WHAT IS EXPECTED: Set down the data that follows again, exactly as written.

AVAILABLE RECORDS:
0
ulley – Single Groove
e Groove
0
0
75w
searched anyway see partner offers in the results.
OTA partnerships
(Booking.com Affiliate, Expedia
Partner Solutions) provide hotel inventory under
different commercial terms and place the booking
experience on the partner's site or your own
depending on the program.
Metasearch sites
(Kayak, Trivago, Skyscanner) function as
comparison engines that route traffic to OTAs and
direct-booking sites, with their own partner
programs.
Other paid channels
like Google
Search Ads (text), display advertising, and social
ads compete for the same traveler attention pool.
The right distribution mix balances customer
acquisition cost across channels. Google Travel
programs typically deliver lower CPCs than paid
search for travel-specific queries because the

RESPONSE:
0
ulley – Single Groove
e Groove
0
0
75w
searched anyway see partner offers in the results.
OTA partnerships
(Booking.com Affiliate, Expedia
Partner Solutions) provide hotel inventory under
different commercial terms and place the booking
experience on the partner's site or your own
depending on the program.
Metasearch sites
(Kayak, Trivago, Skyscanner) function as
comparison engines that route traffic to OTAs and
direct-booking sites, with their own partner
programs.
Other paid channels
like Google
Search Ads (text), display advertising, and social
ads compete for the same traveler attention pool.
The right distribution mix balances customer
acquisition cost across channels. Google Travel
programs typically deliver lower CPCs than paid
search for travel-specific queries because the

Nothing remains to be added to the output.